Cela faisait longtemps que l’on ne murmurait plus dans son dos, qu’on le regardait avec le sourire sans même se souvenir qu’un jour il n’avait été qu’un étranger fouineur. Le comportement des habitants de Forbach ne l’avait pas gêné à cette époque, parce qu’il avait toujours eu l’habitude de ce genre d’accueil. Occupant ses journées entre le bricolage et quelques promenades, il n’était pas rare de le croiser au marché, tandis qu’il s’occupait de récupérer les quelques affaires dont le couple aurait besoin pour les jours à venir. Avec la « pension » qu’il avait obtenu de la famille royale, il n’était vraiment pas miséreux. Avant l’hiver, le simple homme qu’il était devenu avait renforcé le toit de la chaumière et avait construit un petit abri pour le jardin de la sorcière afin qu’elle puisse faire pousser quelques plantes coriaces qui résistait au froid dont elle avait besoin pour ses potions en tout genre. Curieux, il n’hésitait pas, lorsqu’il avait le temps, de regarder comment elle s’y prenait, l’art des décoctions n’ayant absolument rien de magique. Possédant une petite connaissance sur le sujet, il avait jugé bon de pouvoir l’approfondir, ne serait-ce, éventuellement, que pour l’assister si un jour le besoin s’en faisait sentir. Avec tout cela, la vie se déroulait « tranquillement ». Bien entendu, il n’était pas étranger à tout ce qui se déroulait à Forbach, et même s’il essayait de garder beaucoup de recul vis-à-vis de toutes ces choses qui ne le concernait pas vraiment, il veillait toutefois à s’assurer qu’Inès ne prenait pas de risques inconsidérés. Son existence entière gravitait autour d’elle, il aurait été fort difficile pour Owen de dire avec certitude qu’il aurait su quoi faire si elle devait lui être enlevée. L’Agent du Diable était déjà du passé pour eux mais il aurait été certainement difficile et éprouvant de vivre un événement similaire…
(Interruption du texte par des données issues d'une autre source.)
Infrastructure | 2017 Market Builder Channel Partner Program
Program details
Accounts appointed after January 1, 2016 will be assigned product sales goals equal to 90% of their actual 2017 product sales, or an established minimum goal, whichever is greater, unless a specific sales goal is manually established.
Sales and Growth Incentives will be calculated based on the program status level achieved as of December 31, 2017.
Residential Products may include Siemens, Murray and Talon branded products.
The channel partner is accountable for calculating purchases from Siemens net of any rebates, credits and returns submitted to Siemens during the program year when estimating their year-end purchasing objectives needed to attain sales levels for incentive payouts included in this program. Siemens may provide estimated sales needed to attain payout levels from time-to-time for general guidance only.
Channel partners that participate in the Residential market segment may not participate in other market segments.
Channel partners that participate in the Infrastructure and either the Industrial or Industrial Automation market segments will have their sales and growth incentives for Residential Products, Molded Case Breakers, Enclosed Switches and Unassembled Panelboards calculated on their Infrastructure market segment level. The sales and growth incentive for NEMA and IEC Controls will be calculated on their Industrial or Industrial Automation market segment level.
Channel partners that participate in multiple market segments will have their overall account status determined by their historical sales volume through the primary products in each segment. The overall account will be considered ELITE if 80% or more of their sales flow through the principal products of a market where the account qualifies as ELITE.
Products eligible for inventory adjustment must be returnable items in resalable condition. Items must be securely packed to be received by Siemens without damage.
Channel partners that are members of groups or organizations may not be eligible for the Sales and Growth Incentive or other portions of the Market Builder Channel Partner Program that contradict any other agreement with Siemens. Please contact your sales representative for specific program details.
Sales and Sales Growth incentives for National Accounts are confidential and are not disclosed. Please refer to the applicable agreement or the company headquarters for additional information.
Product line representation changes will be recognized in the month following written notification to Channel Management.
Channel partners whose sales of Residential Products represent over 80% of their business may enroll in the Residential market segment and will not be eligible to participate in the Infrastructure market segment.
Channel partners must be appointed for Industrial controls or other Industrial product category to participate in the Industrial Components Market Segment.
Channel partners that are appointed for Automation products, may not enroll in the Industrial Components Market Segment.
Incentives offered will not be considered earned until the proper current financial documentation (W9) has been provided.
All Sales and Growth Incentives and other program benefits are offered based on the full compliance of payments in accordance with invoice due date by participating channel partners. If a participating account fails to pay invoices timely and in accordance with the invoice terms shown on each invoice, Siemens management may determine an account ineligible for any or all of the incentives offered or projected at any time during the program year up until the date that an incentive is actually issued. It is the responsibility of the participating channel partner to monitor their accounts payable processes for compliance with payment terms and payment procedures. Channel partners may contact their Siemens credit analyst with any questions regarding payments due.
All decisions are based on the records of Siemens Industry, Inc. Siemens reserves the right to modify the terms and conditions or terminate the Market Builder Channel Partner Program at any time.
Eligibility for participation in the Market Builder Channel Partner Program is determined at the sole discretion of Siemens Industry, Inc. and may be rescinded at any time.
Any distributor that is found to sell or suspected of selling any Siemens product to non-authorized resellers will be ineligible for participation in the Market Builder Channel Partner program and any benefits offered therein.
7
En ce mois de Janvier, la neige recouvrait d’un lourd manteau une bonne partie de la ville et de ses environs. La maisonnée elle-même semblait parfois un peu souffrir – à en croire le bois – de l’épaisse couche blanche qui la surplombait. Assis dans un fauteuil, près du feu, solitaire, le vieux Loup lisait quelques vieilles lettres qu’il avait ressorties de son bureau quand il entendit frapper à la porte. Délaissant ses papiers, il se demandait qui pouvait être à la porte. Sans chercher à deviner davantage – ces énigmes là n’étaient pas celles qu’il préférait – il se dirigea vers l’entrée et ouvrit la grande porte de bois. La Baronne Zimmerman… En voilà une surprise ! Perdue dans son hermine, il aurait pu être difficile de la reconnaître mais l’enquêteur avait toujours eu une très bonne mémoire visuelle. Le ton de la femme l’alerta pourtant et fit disparaître le léger sourire de courtoisie qu’il avait affiché.
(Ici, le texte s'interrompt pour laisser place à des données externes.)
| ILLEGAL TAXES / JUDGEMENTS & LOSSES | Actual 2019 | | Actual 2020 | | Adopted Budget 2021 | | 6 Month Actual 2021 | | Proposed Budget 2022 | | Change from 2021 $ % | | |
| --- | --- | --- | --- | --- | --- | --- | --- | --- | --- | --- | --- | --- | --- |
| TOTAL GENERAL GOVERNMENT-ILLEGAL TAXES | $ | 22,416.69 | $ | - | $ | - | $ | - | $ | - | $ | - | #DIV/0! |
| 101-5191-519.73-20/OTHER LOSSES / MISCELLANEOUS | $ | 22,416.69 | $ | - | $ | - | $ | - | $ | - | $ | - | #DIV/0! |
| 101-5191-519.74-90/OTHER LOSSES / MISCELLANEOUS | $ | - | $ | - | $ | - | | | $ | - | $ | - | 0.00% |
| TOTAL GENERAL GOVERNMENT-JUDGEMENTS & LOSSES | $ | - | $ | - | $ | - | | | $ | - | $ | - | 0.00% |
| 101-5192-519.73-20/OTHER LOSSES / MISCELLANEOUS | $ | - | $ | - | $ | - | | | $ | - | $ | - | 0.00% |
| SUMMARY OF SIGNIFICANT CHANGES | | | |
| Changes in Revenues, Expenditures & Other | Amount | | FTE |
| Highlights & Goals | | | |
« Entrez Madame la Baronne, je vous en prie. » Il s’écarta de l’entrée pour la laisser passer et lui proposa gentiment de la débarrasser de ses chaudes affaires qui ne pourrait que la gêner à l’intérieur où l’atmosphère était bien plus tempérée.
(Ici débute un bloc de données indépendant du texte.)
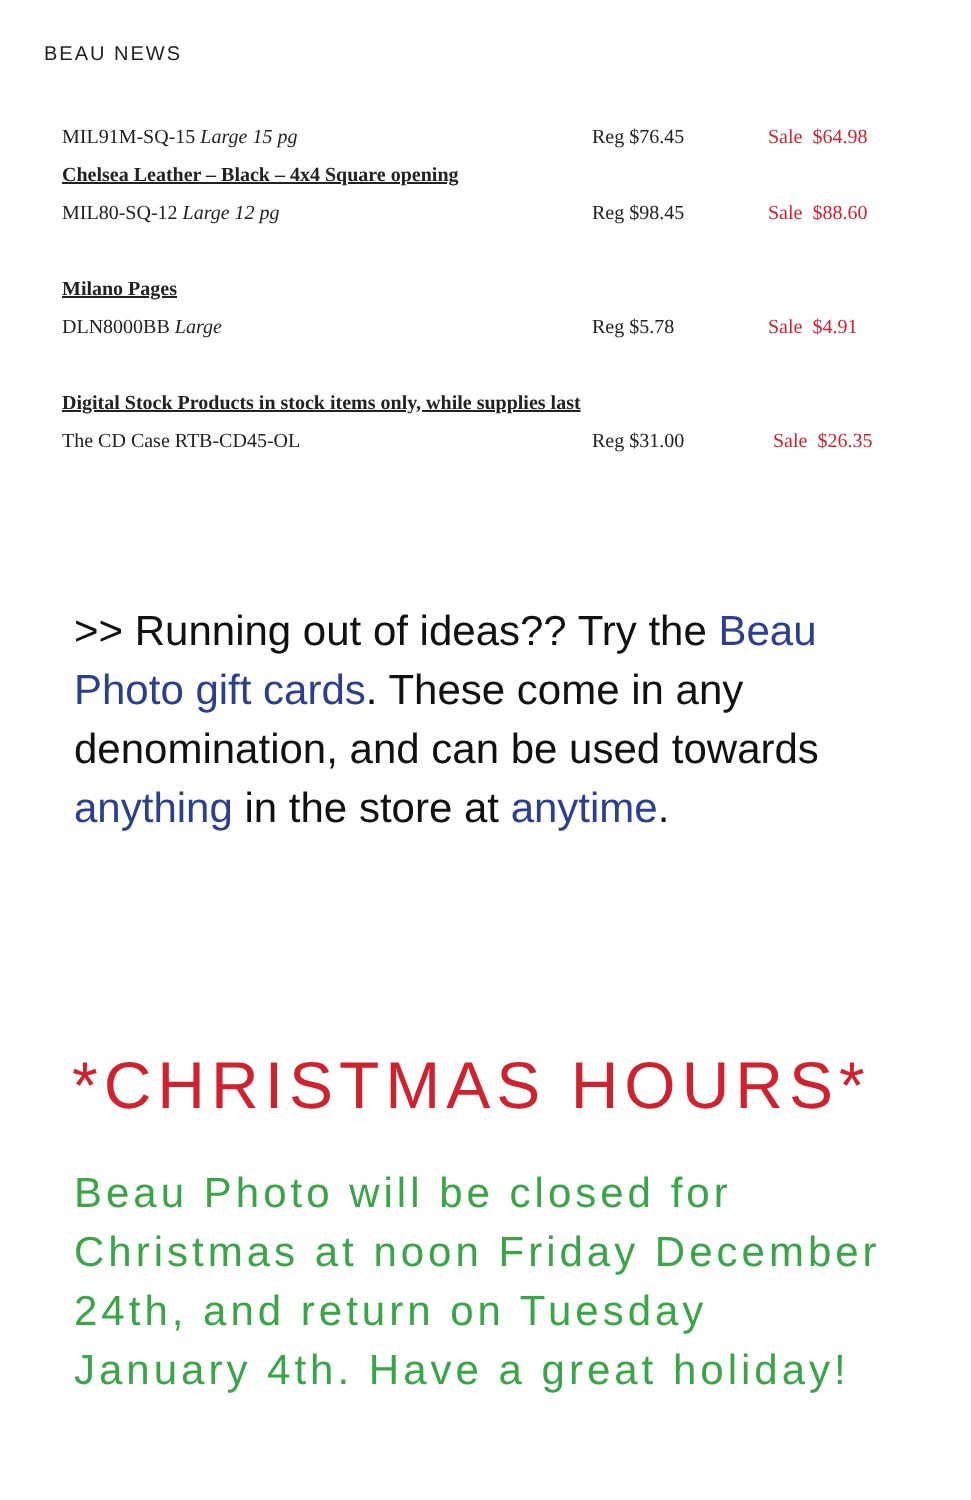BEAU NEWS
| MIL91M-SQ-15 Large 15 pg | Reg $76.45 | Sale $64.98 |
| Chelsea Leather – Black – 4x4 Square opening | | |
| MIL80-SQ-12 Large 12 pg | Reg $98.45 | Sale $88.60 |
| Milano Pages | | |
| DLN8000BB Large | Reg $5.78 | Sale $4.91 |
| Digital Stock Products in stock items only, while supplies last | | |
| The CD Case RTB-CD45-OL | Reg $31.00 | Sale $26.35 |
>> Running out of ideas?? Try the Beau Photo gift cards. These come in any denomination, and can be used towards anything in the store at anytime.
*CHRISTMAS HOURS*
Beau Photo will be closed for Christmas at noon Friday December 24th, and return on Tuesday January 4th. Have a great holiday!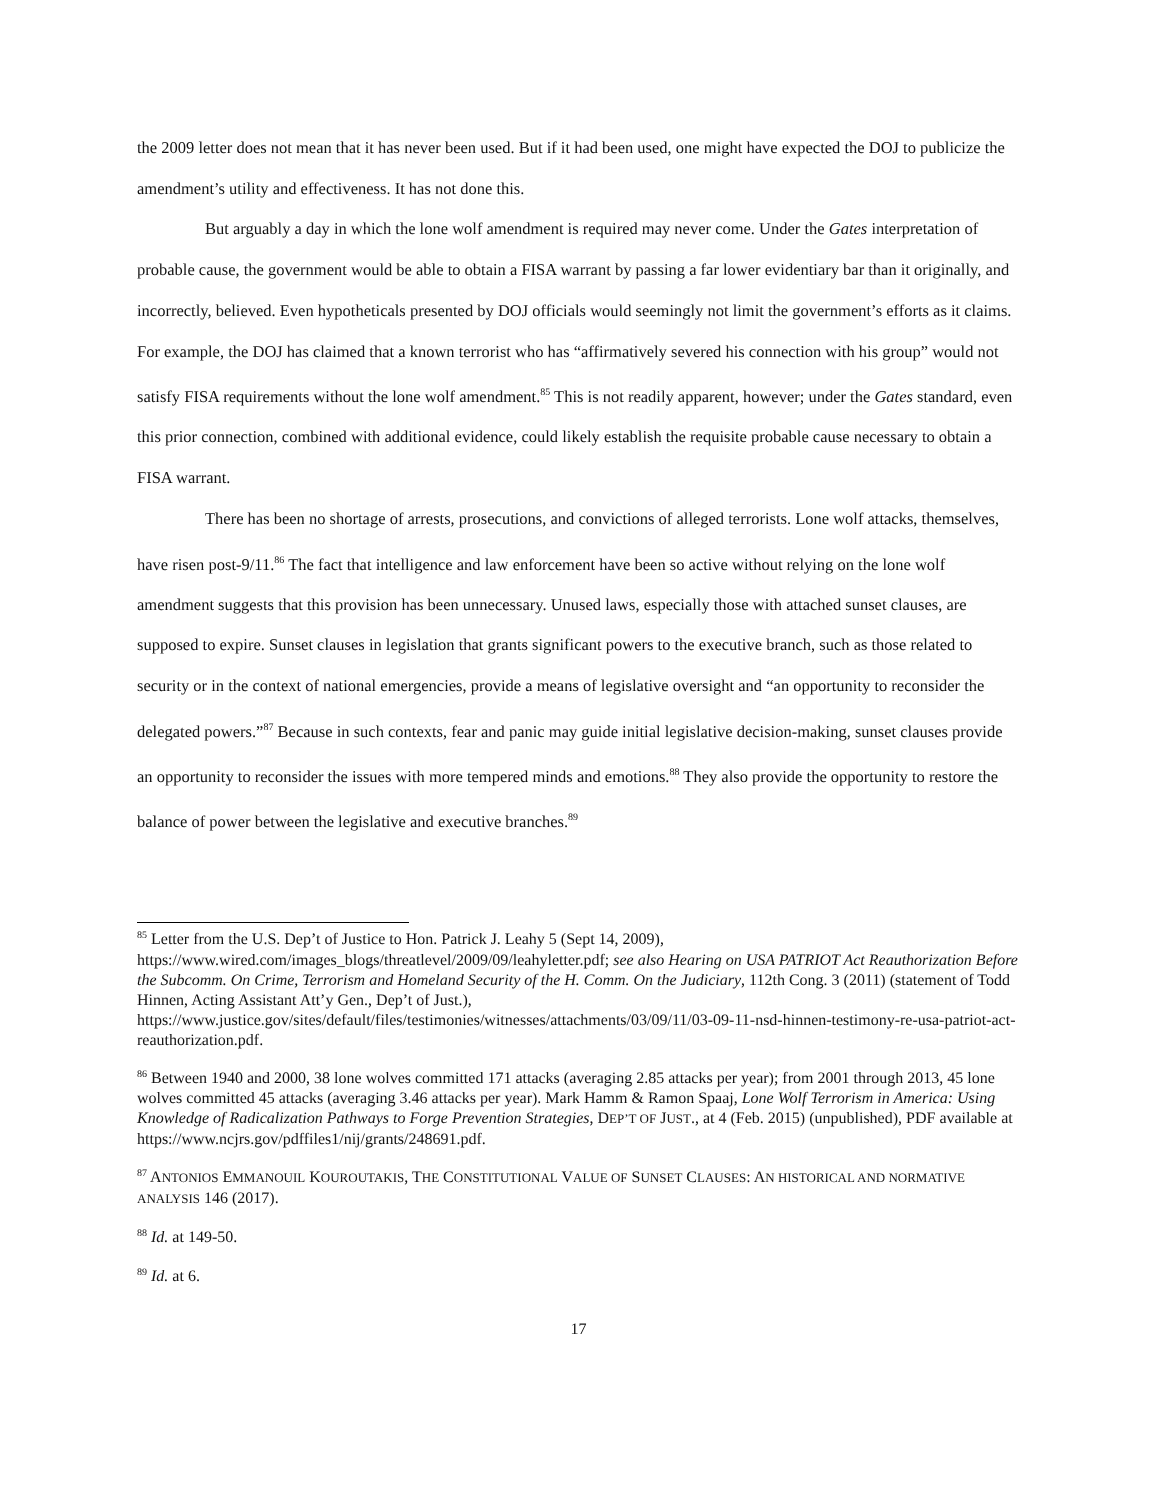the 2009 letter does not mean that it has never been used. But if it had been used, one might have expected the DOJ to publicize the amendment’s utility and effectiveness. It has not done this.
But arguably a day in which the lone wolf amendment is required may never come. Under the Gates interpretation of probable cause, the government would be able to obtain a FISA warrant by passing a far lower evidentiary bar than it originally, and incorrectly, believed. Even hypotheticals presented by DOJ officials would seemingly not limit the government’s efforts as it claims. For example, the DOJ has claimed that a known terrorist who has “affirmatively severed his connection with his group” would not satisfy FISA requirements without the lone wolf amendment.<sup>85</sup> This is not readily apparent, however; under the Gates standard, even this prior connection, combined with additional evidence, could likely establish the requisite probable cause necessary to obtain a FISA warrant.
There has been no shortage of arrests, prosecutions, and convictions of alleged terrorists. Lone wolf attacks, themselves, have risen post-9/11.<sup>86</sup> The fact that intelligence and law enforcement have been so active without relying on the lone wolf amendment suggests that this provision has been unnecessary. Unused laws, especially those with attached sunset clauses, are supposed to expire. Sunset clauses in legislation that grants significant powers to the executive branch, such as those related to security or in the context of national emergencies, provide a means of legislative oversight and “an opportunity to reconsider the delegated powers.”<sup>87</sup> Because in such contexts, fear and panic may guide initial legislative decision-making, sunset clauses provide an opportunity to reconsider the issues with more tempered minds and emotions.<sup>88</sup> They also provide the opportunity to restore the balance of power between the legislative and executive branches.<sup>89</sup>
<sup>85</sup> Letter from the U.S. Dep’t of Justice to Hon. Patrick J. Leahy 5 (Sept 14, 2009), https://www.wired.com/images_blogs/threatlevel/2009/09/leahyletter.pdf; see also Hearing on USA PATRIOT Act Reauthorization Before the Subcomm. On Crime, Terrorism and Homeland Security of the H. Comm. On the Judiciary, 112th Cong. 3 (2011) (statement of Todd Hinnen, Acting Assistant Att’y Gen., Dep’t of Just.), https://www.justice.gov/sites/default/files/testimonies/witnesses/attachments/03/09/11/03-09-11-nsd-hinnen-testimony-re-usa-patriot-act-reauthorization.pdf.
<sup>86</sup> Between 1940 and 2000, 38 lone wolves committed 171 attacks (averaging 2.85 attacks per year); from 2001 through 2013, 45 lone wolves committed 45 attacks (averaging 3.46 attacks per year). Mark Hamm & Ramon Spaaj, Lone Wolf Terrorism in America: Using Knowledge of Radicalization Pathways to Forge Prevention Strategies, DEP’T OF JUST., at 4 (Feb. 2015) (unpublished), PDF available at https://www.ncjrs.gov/pdffiles1/nij/grants/248691.pdf.
<sup>87</sup> ANTONIOS EMMANOUIL KOUROUTAKIS, THE CONSTITUTIONAL VALUE OF SUNSET CLAUSES: AN HISTORICAL AND NORMATIVE ANALYSIS 146 (2017).
<sup>88</sup> Id. at 149-50.
<sup>89</sup> Id. at 6.
17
« Je vous en prie, faites comme chez vous, mettez vous à l’aise près de la cheminée. Vous désirez peut-être un peu de thé ? » Avec le temps et la présence d’Inès à ses côtés, le vieux loup s’était fait un peu plus social, mais peut-être parce qu’à l’heure actuelle, il n’était pas l’enquêteur que la Baronne avait pu connaître mais seulement un homme comme les autres. Son ton était resté cordial, bien que sérieux, apparemment, il avait compris la « gravité » de la situation ou du moins celle que lui accordait son invitée.